At the MTC, I have been a big time supporter of using CHECKSUM’s in your Page_Verification setting as a best practices. Some of these technology innovations that we do are hidden deep somewhere in-between the options that we don’t get to see. Inorder to get the best of your SQL Server and detect IO related potential issues, it is highly recommended to turn this setting ON.

Now, we also recommend using the CHECKSUM verification with backups. Many a times have seen customers actually have their own third party solutions to take backups and many times this option is never being used. The consequence of this is, a bad backup yields a bad corrupt restore too. So I highly recommend you read this KB article for prior to SQL 2014 deployments.

What is new with SQL 2014?

From SQL Server 2014 onwards we introduce a capability of enabling checksum at the server level by default irrespective of the backup tool that you use.

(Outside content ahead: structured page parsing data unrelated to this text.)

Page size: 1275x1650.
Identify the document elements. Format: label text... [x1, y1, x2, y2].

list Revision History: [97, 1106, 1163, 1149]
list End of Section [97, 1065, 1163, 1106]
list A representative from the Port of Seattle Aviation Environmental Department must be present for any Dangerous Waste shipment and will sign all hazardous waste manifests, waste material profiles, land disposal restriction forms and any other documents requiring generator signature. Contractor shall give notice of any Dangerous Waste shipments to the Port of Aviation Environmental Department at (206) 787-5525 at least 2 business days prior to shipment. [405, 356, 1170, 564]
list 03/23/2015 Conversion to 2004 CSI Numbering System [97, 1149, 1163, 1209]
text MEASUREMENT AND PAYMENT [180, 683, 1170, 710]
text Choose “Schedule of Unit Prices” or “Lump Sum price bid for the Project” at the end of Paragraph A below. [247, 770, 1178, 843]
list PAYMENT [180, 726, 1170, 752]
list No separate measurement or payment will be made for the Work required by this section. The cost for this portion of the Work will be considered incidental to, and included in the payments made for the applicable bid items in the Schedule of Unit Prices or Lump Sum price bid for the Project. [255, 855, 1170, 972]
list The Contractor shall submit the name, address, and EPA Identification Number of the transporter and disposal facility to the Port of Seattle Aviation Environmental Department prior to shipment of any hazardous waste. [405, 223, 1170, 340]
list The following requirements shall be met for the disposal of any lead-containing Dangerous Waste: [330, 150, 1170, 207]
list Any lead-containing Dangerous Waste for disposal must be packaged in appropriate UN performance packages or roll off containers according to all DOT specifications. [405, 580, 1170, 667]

This is an nifty and handy setting and I will be recommending my customers to use this by default.

The image above shows the setting available by default. So to enable the same use the following command.

sp_configure ‘backup checksum default’, 1

GO

RECONFIGURE

As I sign off this new learning, wanted to check how many of you use the CHECKSUM feature as described at the database level atleast? I am getting into this small learning experiences working with SQL Server 2014 for a while and I will keep posting them in future blogs too.